→ **AVAILABLE RECORDS**
-- START --
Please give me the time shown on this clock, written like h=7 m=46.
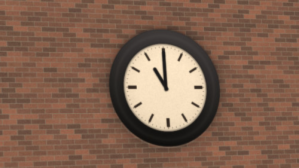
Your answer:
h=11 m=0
-- END --
-- START --
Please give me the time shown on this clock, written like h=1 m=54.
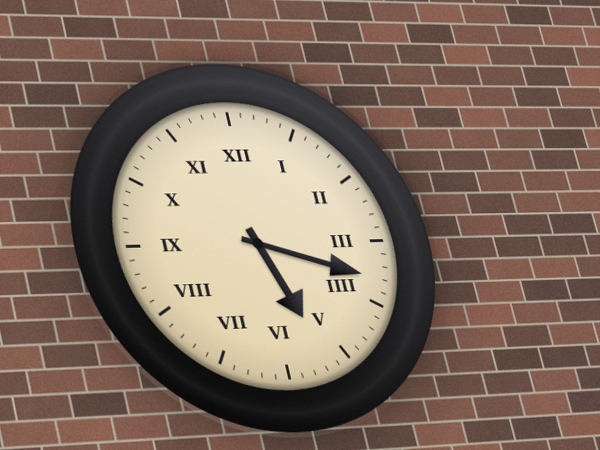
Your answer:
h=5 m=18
-- END --
-- START --
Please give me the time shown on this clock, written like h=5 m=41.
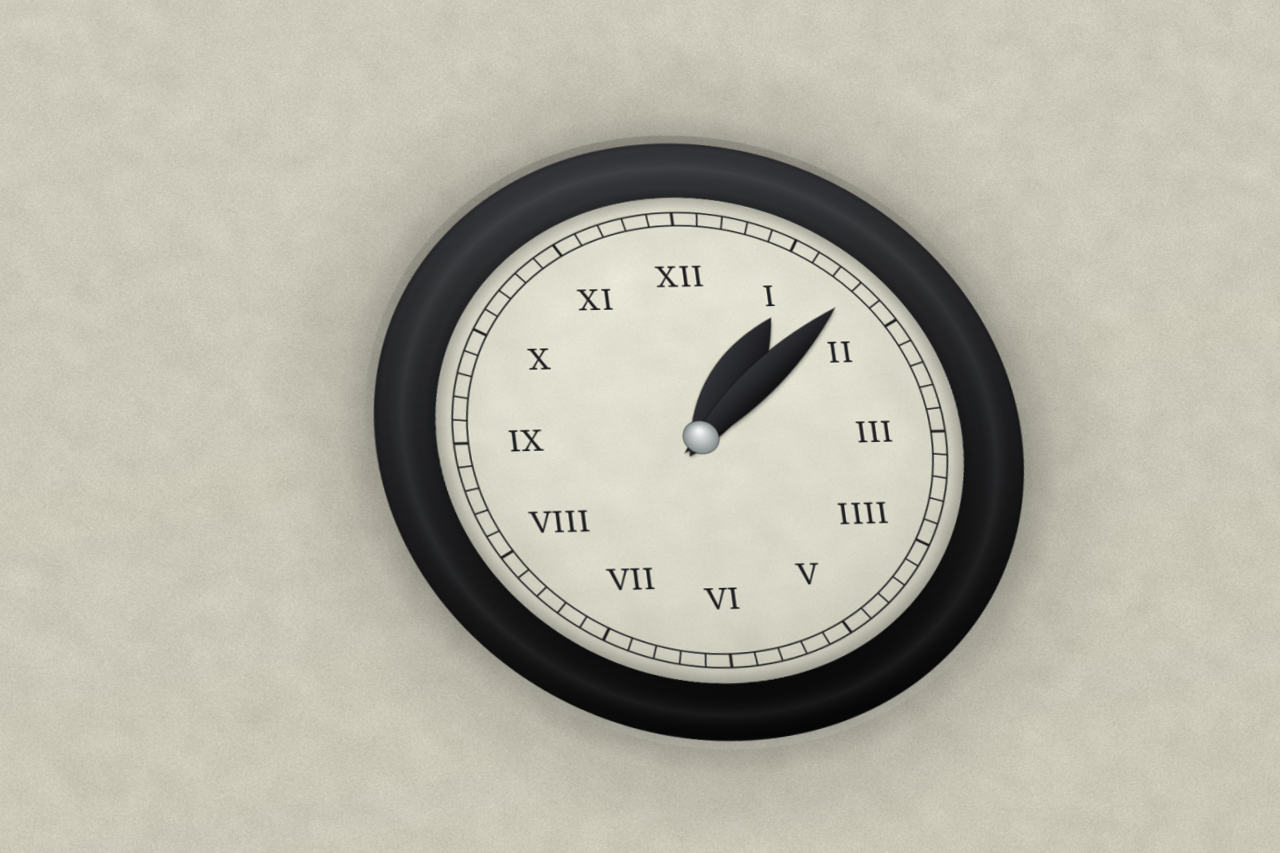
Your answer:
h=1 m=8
-- END --
→ **GIVEN PROBLEM**
Display each line of the material above that contains the word "written".

→ **RESPONSE TO THIS TASK**
Please give me the time shown on this clock, written like h=7 m=46.
Please give me the time shown on this clock, written like h=1 m=54.
Please give me the time shown on this clock, written like h=5 m=41.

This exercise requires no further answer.